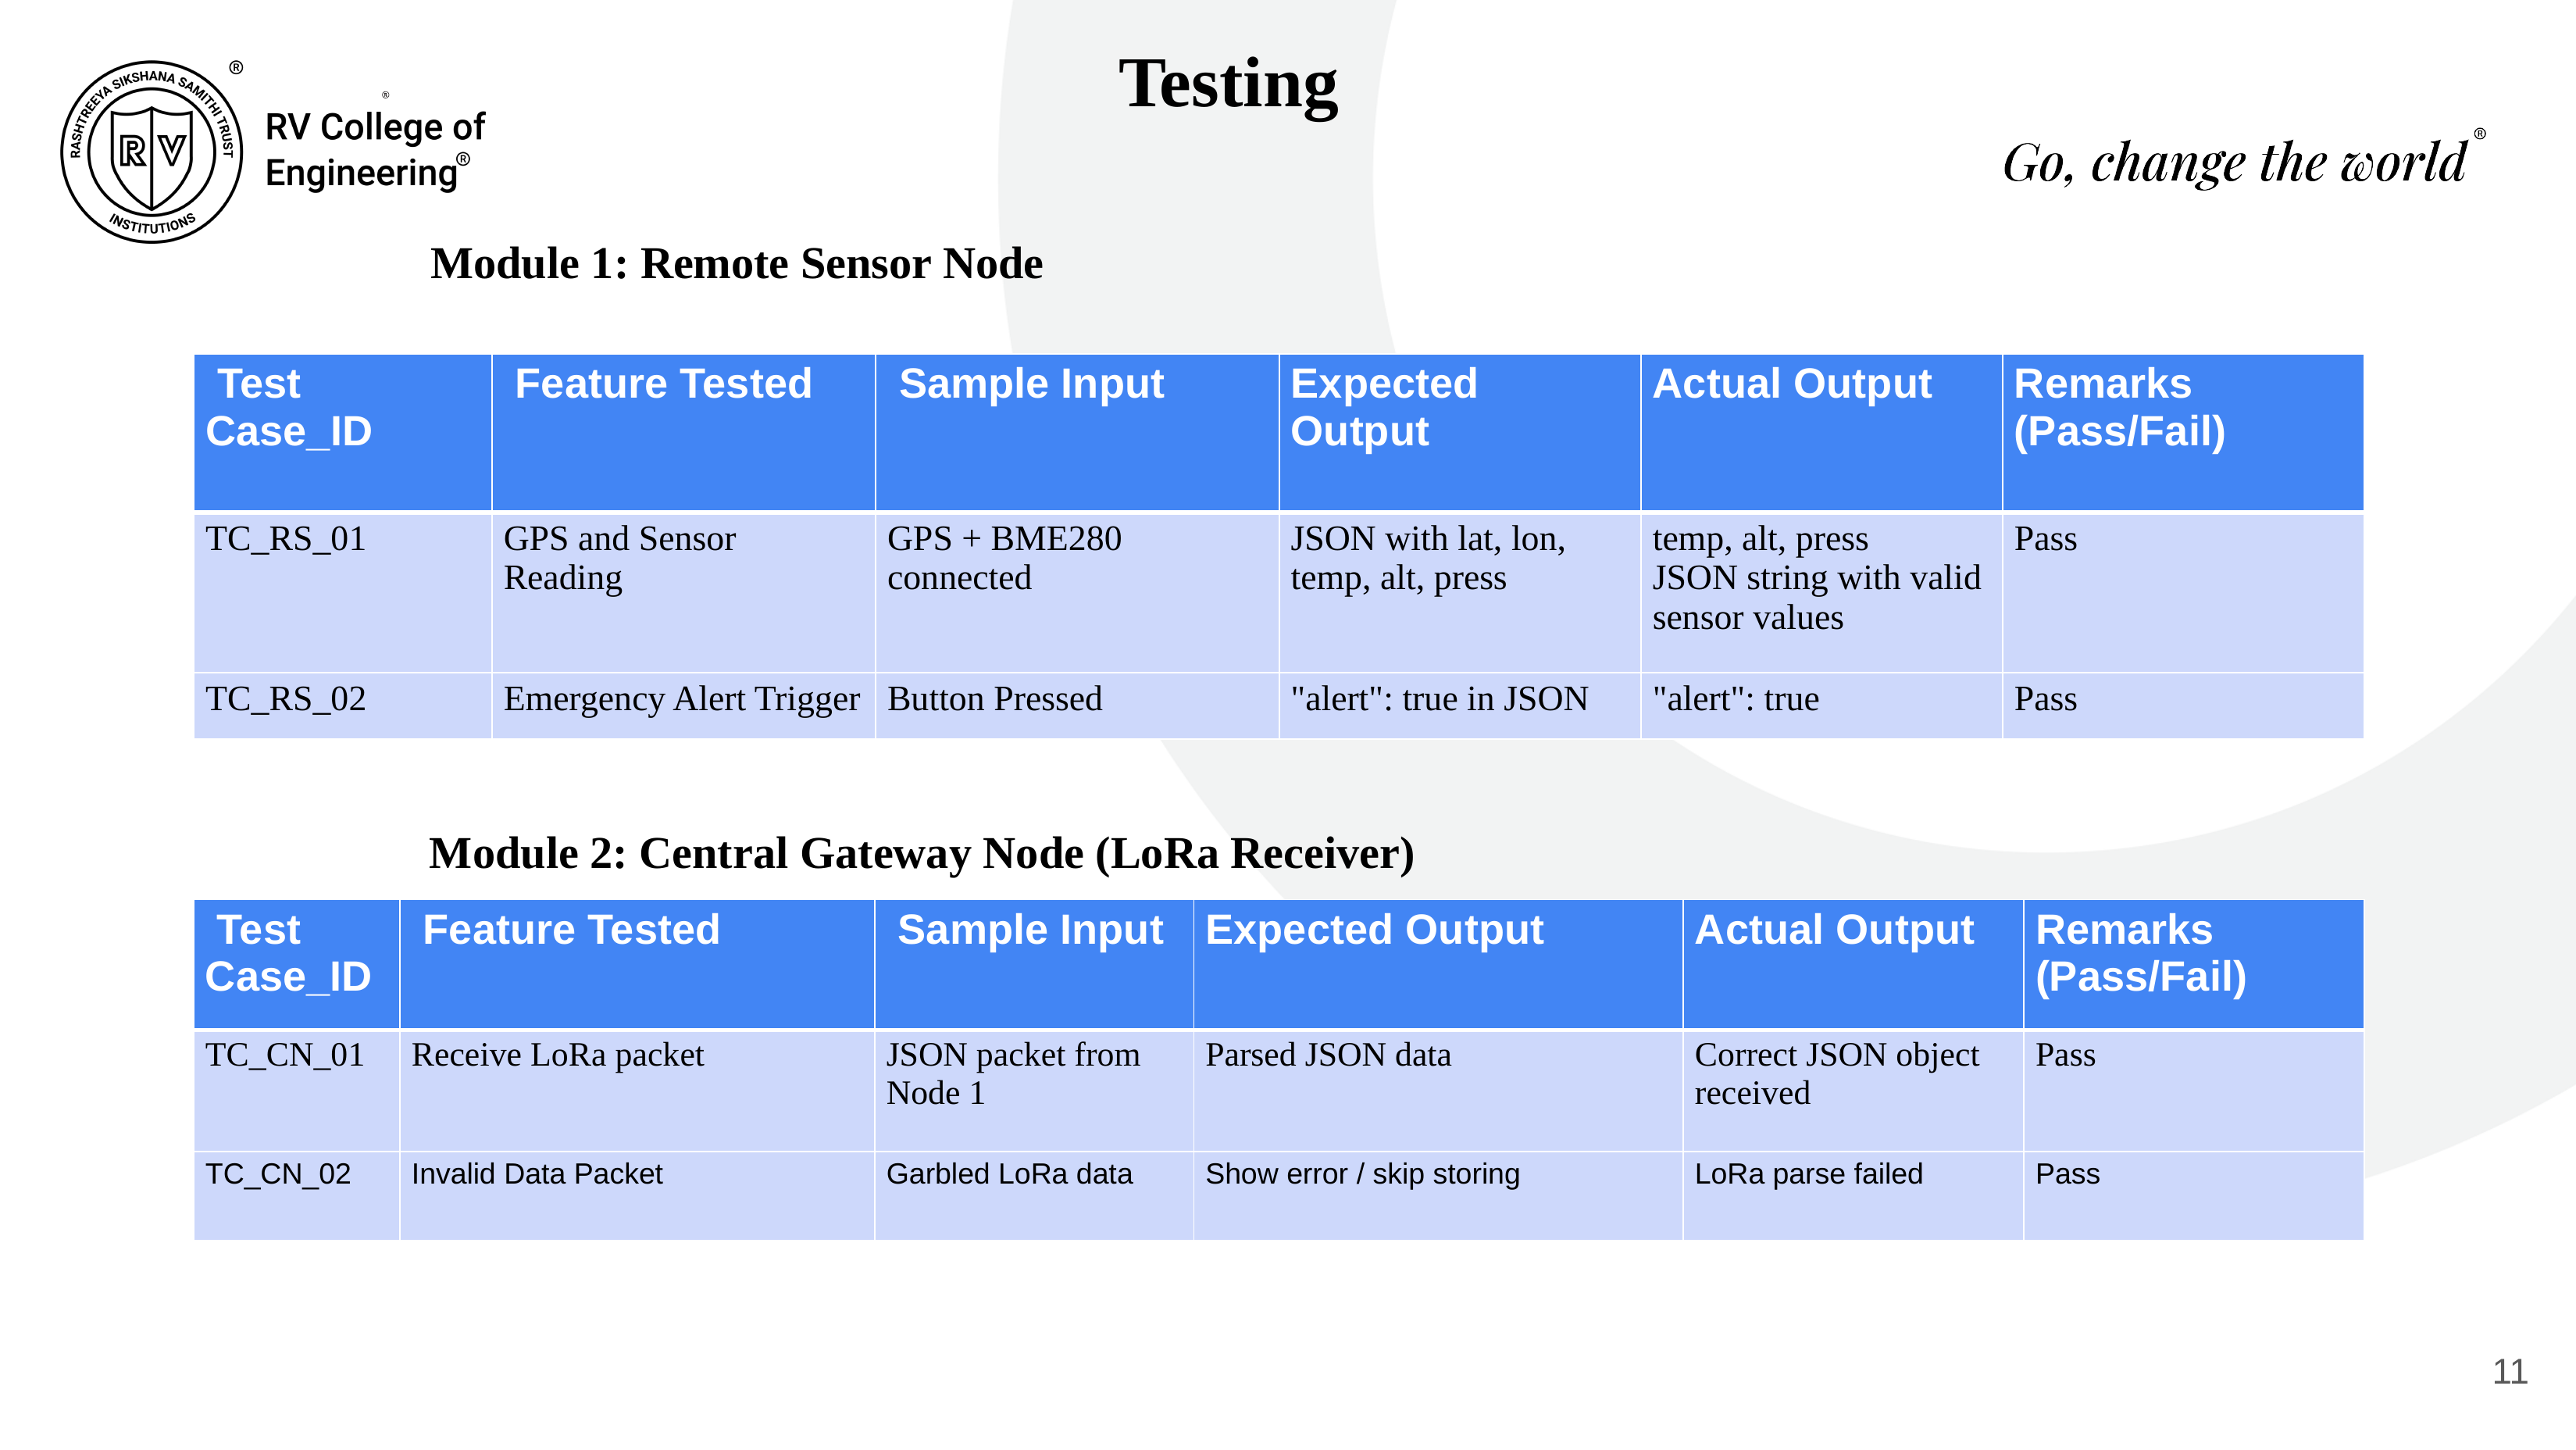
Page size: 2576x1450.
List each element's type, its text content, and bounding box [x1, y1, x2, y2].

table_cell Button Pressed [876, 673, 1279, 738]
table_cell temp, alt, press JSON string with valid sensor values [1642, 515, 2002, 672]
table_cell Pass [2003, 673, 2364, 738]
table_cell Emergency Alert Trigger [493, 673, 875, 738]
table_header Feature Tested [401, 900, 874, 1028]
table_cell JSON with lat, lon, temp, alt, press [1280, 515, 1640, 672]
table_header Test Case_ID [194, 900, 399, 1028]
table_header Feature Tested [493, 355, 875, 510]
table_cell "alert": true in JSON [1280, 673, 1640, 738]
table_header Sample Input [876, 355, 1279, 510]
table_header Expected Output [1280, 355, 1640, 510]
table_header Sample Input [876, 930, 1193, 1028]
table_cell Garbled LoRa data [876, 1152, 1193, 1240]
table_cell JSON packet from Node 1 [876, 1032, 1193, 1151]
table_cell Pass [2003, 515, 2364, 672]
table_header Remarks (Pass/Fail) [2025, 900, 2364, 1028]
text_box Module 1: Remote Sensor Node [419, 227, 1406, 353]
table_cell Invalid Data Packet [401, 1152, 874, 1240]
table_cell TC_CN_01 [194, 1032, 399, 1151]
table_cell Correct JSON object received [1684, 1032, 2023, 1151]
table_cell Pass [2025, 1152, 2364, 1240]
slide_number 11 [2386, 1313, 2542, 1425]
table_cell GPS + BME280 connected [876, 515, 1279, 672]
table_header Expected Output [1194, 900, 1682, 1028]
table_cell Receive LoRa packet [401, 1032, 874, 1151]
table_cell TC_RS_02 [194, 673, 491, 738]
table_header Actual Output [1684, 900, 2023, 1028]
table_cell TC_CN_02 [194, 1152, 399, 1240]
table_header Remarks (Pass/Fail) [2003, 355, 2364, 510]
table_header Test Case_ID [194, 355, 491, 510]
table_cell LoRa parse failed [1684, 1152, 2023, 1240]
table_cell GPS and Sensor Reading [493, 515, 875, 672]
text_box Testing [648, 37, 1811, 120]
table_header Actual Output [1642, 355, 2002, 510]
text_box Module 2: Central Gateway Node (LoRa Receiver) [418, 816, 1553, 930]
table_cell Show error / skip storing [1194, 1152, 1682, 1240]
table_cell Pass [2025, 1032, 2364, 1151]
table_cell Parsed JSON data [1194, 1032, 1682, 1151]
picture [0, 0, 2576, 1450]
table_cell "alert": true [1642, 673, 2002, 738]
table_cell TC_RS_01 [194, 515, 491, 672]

━━━━━━━━

Return the records above exactly as written. Do not include their images.

Page size: 2576x1450.
List each element's type, its text content, and bounding box [x1, y1, x2, y2].

table_cell Button Pressed [876, 673, 1279, 738]
table_cell temp, alt, press JSON string with valid sensor values [1642, 515, 2002, 672]
table_cell Pass [2003, 673, 2364, 738]
table_cell Emergency Alert Trigger [493, 673, 875, 738]
table_header Feature Tested [401, 900, 874, 1028]
table_cell JSON with lat, lon, temp, alt, press [1280, 515, 1640, 672]
table_header Test Case_ID [194, 900, 399, 1028]
table_header Feature Tested [493, 355, 875, 510]
table_cell "alert": true in JSON [1280, 673, 1640, 738]
table_header Sample Input [876, 355, 1279, 510]
table_header Expected Output [1280, 355, 1640, 510]
table_header Sample Input [876, 930, 1193, 1028]
table_cell Garbled LoRa data [876, 1152, 1193, 1240]
table_cell JSON packet from Node 1 [876, 1032, 1193, 1151]
table_cell Pass [2003, 515, 2364, 672]
table_header Remarks (Pass/Fail) [2025, 900, 2364, 1028]
text_box Module 1: Remote Sensor Node [419, 227, 1406, 353]
table_cell Invalid Data Packet [401, 1152, 874, 1240]
table_cell TC_CN_01 [194, 1032, 399, 1151]
table_cell Correct JSON object received [1684, 1032, 2023, 1151]
table_cell Pass [2025, 1152, 2364, 1240]
slide_number 11 [2386, 1313, 2542, 1425]
table_cell GPS + BME280 connected [876, 515, 1279, 672]
table_header Expected Output [1194, 900, 1682, 1028]
table_cell Receive LoRa packet [401, 1032, 874, 1151]
table_cell TC_RS_02 [194, 673, 491, 738]
table_header Actual Output [1684, 900, 2023, 1028]
table_cell TC_CN_02 [194, 1152, 399, 1240]
table_header Remarks (Pass/Fail) [2003, 355, 2364, 510]
table_header Test Case_ID [194, 355, 491, 510]
table_cell LoRa parse failed [1684, 1152, 2023, 1240]
table_cell GPS and Sensor Reading [493, 515, 875, 672]
text_box Testing [648, 37, 1811, 120]
table_header Actual Output [1642, 355, 2002, 510]
text_box Module 2: Central Gateway Node (LoRa Receiver) [418, 816, 1553, 930]
table_cell Show error / skip storing [1194, 1152, 1682, 1240]
table_cell Pass [2025, 1032, 2364, 1151]
table_cell Parsed JSON data [1194, 1032, 1682, 1151]
picture [0, 0, 2576, 1450]
table_cell "alert": true [1642, 673, 2002, 738]
table_cell TC_RS_01 [194, 515, 491, 672]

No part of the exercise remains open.